* [Исходный отрывок]
#####
Несомненно, Гоген рассчитывал найти и в Винсенте такого же благоговейного друга-ученика — но недооценил его творческую независимость. Винсент готов был восхищаться и талантом, и личностью Гогена, и его увлекательными рассказами о тропиках, охотно уступал во всем, что касалось распорядка их жизни и общего ведения хозяйства, — но нисколько не поступался ни собственными принципами, ни суждениями, ни вкусами. Их содружество не могло быть спокойным: оба были слишком большими и самостоятельными художниками, каждый со своим путем; по словам Гогена — «один из нас был весь вулкан, другой тоже кипел, но внутренне»[32].
В воспоминаниях, написанных через пятнадцать лет, Гоген все же хотел представить дело так, будто он был наставником Ван Гога и обучил его всему. Он опубликовал эти воспоминания в 1903 году, когда имя Ван Гога уже стало громким, и некоторые критики высказывались в том смысле, что сам Гоген кое-чему научился у Ван Гога. Самолюбивый Гоген постарался доказать обратное — и перегнул палку, допуская массу натяжек и неточностей: возможно, он и сам в них верил, но теперь они вполне очевидны. Так, он утверждал, что ко времени его приезда в Арль Винсент «примыкал полностью к школе неоимпрессионизма» и в ней запутался, что делало его несчастным. На самом деле ничего, кроме иногда применявшихся цветных ореолов, в арльской живописи Ван Гога от неоимпрессионизма (то есть дивизионизма) не было. Далее: что, работая дополнительными цветами, Ван Гог «доходил только до слабых, неполных и монотонных гармоний: ему недоставало звука трубы»[33]. В действительности, как справедливо замечает Ревалд, было обратное: «звук трубы» преобладал в вещах, сделанных до приезда Гогена (никак нельзя назвать «монотонным» цветовой строй, например, «Портрета зуава», «Дома художника», «Спальни»), а затем Ван Гог начал сознательно обращаться к гармониям более мягким. Наконец, Гоген, противореча фактам, сообщал, что «Подсолнечники» были сделаны Ван Гогом под его, Гогена, влиянием, — в действительности почти вся серия «Подсолнечников» написана раньше.
#####
* [Представленные данные]
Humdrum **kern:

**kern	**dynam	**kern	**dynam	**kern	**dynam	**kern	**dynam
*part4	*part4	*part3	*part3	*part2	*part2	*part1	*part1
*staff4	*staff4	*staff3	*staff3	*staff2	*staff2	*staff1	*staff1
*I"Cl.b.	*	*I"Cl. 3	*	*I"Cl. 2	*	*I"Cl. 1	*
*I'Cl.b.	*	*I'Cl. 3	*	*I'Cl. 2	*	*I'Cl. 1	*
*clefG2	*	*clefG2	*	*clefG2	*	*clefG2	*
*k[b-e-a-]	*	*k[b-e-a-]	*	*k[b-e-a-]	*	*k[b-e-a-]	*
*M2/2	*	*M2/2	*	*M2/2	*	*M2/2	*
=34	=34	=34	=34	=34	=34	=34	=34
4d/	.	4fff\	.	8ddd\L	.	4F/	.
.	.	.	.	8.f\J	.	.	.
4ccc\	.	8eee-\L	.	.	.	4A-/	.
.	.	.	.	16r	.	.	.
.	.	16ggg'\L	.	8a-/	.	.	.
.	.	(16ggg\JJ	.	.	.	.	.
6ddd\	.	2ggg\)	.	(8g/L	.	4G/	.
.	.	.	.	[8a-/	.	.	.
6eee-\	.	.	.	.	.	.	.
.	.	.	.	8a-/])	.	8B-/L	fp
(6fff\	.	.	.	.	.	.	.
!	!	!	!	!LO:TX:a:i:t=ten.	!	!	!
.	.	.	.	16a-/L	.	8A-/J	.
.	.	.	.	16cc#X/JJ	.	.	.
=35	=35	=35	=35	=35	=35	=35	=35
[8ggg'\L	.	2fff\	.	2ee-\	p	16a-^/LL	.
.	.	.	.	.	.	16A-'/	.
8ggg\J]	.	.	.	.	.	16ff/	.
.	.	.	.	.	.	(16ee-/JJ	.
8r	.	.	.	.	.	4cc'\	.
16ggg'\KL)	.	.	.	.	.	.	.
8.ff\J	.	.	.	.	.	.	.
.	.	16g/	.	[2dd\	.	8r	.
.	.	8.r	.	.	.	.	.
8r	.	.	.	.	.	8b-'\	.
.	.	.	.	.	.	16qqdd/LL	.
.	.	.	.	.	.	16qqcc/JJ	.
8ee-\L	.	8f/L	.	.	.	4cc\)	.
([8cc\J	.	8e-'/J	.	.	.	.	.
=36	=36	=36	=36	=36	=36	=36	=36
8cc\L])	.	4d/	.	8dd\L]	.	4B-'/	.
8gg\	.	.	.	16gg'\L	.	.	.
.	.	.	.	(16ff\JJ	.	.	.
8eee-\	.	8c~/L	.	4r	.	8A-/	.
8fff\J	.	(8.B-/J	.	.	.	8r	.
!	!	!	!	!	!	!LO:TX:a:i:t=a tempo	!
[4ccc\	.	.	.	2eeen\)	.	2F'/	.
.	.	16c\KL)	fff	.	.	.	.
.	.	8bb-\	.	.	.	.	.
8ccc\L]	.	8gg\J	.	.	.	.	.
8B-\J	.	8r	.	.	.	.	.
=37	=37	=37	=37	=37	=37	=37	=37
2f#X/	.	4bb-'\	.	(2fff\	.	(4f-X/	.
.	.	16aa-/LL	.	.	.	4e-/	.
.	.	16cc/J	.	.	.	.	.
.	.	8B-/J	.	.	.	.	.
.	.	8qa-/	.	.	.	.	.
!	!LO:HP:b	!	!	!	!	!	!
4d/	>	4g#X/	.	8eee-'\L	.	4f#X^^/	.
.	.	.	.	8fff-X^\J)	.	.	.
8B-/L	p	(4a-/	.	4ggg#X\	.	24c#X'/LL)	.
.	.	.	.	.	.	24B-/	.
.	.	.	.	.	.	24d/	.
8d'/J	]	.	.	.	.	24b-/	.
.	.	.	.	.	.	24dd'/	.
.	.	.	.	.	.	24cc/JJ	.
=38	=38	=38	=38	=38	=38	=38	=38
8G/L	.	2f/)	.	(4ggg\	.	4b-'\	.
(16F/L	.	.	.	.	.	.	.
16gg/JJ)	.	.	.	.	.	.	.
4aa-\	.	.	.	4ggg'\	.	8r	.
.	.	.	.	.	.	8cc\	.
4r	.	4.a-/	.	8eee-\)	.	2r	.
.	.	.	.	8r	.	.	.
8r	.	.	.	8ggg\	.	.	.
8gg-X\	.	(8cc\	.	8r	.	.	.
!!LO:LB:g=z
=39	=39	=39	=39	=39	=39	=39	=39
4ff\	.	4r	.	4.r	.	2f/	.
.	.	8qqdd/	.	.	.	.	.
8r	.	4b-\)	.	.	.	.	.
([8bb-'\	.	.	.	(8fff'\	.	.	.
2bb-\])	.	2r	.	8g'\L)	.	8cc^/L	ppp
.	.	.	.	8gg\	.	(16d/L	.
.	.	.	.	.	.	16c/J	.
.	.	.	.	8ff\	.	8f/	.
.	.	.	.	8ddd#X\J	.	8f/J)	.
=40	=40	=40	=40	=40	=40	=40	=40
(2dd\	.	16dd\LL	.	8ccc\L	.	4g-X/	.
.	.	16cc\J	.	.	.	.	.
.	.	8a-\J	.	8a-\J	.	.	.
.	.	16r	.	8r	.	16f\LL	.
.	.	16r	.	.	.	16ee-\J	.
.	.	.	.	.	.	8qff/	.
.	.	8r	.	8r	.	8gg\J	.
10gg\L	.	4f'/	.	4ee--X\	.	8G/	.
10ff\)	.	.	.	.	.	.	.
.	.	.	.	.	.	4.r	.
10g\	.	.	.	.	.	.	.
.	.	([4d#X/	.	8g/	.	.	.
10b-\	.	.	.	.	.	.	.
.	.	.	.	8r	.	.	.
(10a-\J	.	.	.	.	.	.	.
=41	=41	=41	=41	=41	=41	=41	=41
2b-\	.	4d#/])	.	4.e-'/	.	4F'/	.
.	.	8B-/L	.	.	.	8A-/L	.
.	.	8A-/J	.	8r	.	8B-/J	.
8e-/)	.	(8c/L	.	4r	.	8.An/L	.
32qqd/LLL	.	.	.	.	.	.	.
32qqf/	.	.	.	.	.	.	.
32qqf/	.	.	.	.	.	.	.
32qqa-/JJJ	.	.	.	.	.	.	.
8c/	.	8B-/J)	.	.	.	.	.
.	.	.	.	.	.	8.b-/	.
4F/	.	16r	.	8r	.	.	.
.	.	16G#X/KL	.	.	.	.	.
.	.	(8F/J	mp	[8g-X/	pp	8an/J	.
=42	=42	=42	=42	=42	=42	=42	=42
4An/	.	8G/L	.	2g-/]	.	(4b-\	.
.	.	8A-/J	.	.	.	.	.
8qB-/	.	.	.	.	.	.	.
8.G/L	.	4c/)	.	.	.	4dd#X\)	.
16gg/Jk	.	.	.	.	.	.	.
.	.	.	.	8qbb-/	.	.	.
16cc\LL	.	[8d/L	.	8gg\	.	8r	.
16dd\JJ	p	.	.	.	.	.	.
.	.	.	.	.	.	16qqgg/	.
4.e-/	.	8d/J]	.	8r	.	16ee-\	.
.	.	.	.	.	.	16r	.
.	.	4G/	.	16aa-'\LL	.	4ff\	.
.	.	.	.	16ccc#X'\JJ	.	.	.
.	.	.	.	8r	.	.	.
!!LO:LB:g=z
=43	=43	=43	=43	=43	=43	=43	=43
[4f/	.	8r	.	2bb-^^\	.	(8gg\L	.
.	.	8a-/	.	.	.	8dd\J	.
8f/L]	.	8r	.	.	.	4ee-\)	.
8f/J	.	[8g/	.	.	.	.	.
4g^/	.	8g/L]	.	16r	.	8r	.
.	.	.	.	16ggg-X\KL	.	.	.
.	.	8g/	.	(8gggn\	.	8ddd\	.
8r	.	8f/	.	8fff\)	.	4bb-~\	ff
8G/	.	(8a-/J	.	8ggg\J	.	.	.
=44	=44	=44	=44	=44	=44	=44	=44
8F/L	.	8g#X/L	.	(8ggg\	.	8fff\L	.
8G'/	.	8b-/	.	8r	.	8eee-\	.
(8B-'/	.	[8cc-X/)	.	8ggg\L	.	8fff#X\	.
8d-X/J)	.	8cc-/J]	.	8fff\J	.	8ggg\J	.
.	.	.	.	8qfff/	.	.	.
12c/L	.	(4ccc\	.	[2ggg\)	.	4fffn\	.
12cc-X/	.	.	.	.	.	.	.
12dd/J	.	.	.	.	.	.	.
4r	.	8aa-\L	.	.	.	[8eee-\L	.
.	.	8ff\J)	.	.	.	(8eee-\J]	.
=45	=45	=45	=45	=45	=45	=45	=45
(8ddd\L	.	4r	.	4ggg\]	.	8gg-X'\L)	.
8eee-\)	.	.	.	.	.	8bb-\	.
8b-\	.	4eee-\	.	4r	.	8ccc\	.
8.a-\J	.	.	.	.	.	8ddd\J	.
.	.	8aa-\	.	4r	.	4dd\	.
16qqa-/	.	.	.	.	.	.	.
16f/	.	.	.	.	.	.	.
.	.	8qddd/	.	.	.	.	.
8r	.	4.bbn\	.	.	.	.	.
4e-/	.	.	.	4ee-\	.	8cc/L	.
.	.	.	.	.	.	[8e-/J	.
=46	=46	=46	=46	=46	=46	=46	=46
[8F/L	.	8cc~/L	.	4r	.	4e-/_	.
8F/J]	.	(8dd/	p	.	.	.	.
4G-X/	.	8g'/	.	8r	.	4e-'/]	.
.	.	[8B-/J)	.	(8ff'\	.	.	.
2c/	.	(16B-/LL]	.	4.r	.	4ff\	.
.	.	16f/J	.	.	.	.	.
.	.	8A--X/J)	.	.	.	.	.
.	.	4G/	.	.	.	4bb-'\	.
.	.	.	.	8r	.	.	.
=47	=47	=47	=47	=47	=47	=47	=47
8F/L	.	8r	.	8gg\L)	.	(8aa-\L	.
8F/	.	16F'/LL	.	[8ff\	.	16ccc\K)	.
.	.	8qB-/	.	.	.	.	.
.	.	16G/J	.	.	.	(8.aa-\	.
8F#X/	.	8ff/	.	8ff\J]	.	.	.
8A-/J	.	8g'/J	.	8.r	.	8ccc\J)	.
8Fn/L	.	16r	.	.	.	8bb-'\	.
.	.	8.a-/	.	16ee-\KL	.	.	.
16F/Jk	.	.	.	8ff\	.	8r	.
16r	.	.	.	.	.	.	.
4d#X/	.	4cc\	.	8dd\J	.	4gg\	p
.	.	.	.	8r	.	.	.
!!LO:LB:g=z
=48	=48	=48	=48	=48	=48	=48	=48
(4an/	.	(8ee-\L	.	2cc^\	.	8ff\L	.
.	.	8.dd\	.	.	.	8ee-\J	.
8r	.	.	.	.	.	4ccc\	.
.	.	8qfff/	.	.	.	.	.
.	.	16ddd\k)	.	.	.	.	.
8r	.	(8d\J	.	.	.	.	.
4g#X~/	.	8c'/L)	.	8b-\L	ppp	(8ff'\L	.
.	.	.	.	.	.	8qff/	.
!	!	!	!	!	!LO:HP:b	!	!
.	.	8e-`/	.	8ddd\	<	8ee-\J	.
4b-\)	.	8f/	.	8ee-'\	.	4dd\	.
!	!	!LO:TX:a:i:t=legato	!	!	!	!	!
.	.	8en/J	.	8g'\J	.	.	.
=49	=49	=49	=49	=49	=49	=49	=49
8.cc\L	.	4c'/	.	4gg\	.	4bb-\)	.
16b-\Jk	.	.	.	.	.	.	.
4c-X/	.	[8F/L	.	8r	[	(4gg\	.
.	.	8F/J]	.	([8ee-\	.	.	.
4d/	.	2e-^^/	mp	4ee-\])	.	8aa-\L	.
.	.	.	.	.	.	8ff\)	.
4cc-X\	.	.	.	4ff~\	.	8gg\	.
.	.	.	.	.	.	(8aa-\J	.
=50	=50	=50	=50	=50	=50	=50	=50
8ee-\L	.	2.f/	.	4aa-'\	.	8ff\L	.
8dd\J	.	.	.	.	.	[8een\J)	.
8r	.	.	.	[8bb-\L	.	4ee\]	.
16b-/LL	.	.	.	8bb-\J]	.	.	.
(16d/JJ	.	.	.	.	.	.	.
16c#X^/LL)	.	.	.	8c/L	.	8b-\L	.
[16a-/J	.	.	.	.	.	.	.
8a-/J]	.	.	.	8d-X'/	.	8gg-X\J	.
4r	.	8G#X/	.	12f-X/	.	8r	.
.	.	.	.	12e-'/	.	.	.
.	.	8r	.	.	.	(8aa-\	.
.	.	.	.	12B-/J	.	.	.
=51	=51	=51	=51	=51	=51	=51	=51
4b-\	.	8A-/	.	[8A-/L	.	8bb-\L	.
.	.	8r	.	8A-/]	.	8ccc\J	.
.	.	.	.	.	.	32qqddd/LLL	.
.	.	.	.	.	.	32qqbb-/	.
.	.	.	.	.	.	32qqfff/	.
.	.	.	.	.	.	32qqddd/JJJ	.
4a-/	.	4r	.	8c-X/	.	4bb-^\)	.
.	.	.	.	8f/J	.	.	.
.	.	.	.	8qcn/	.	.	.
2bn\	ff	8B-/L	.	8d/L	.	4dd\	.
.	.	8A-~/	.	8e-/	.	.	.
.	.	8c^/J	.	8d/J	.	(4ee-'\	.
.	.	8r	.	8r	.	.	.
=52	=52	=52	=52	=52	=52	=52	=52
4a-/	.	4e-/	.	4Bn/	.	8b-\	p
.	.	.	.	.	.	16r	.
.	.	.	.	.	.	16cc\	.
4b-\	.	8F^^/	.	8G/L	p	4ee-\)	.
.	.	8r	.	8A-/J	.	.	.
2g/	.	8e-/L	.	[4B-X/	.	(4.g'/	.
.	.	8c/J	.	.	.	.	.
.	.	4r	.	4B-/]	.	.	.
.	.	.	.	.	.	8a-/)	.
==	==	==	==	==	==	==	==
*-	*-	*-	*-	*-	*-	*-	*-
#####
* [Что нужно сделать]
(1) В каком году Гоген опубликовал свои воспоминания, согласно отрывку о Гогене и Ван Гоге?
(2) Приведите все строки записей, в которых встречается строка «kern».

* [Ответы к упражнению]
(1) В 1903 году.

(2)
Humdrum **kern:
**kern	**dynam	**kern	**dynam	**kern	**dynam	**kern	**dynam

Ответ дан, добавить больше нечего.